WORK INSTRUCTION
Print each entry as it appears. Images stay out of the copy.
↓
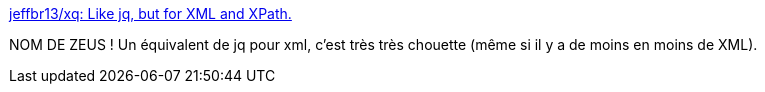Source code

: :jbake-type: post
:jbake-status: published
:jbake-title: jeffbr13/xq: Like jq, but for XML and XPath.
:jbake-tags: command-line,python,xml,analyse,debug,_mois_janv.,_année_2021
:jbake-date: 2021-01-31
:jbake-depth: ../
:jbake-uri: shaarli/1612120960000.adoc
:jbake-source: https://nicolas-delsaux.hd.free.fr/Shaarli?searchterm=https%3A%2F%2Fgithub.com%2Fjeffbr13%2Fxq&searchtags=command-line+python+xml+analyse+debug+_mois_janv.+_ann%C3%A9e_2021
:jbake-style: shaarli

https://github.com/jeffbr13/xq[jeffbr13/xq: Like jq, but for XML and XPath.]

NOM DE ZEUS ! Un équivalent de jq pour xml, c'est très très chouette (même si il y a de moins en moins de XML).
↑
EXERCISE RESULT
Source code

: :jbake-type: post
:jbake-status: published
:jbake-title: jeffbr13/xq: Like jq, but for XML and XPath.
:jbake-tags: command-line,python,xml,analyse,debug,_mois_janv.,_année_2021
:jbake-date: 2021-01-31
:jbake-depth: ../
:jbake-uri: shaarli/1612120960000.adoc
:jbake-source: https://nicolas-delsaux.hd.free.fr/Shaarli?searchterm=https%3A%2F%2Fgithub.com%2Fjeffbr13%2Fxq&searchtags=command-line+python+xml+analyse+debug+_mois_janv.+_ann%C3%A9e_2021
:jbake-style: shaarli

https://github.com/jeffbr13/xq[jeffbr13/xq: Like jq, but for XML and XPath.]

NOM DE ZEUS ! Un équivalent de jq pour xml, c'est très très chouette (même si il y a de moins en moins de XML).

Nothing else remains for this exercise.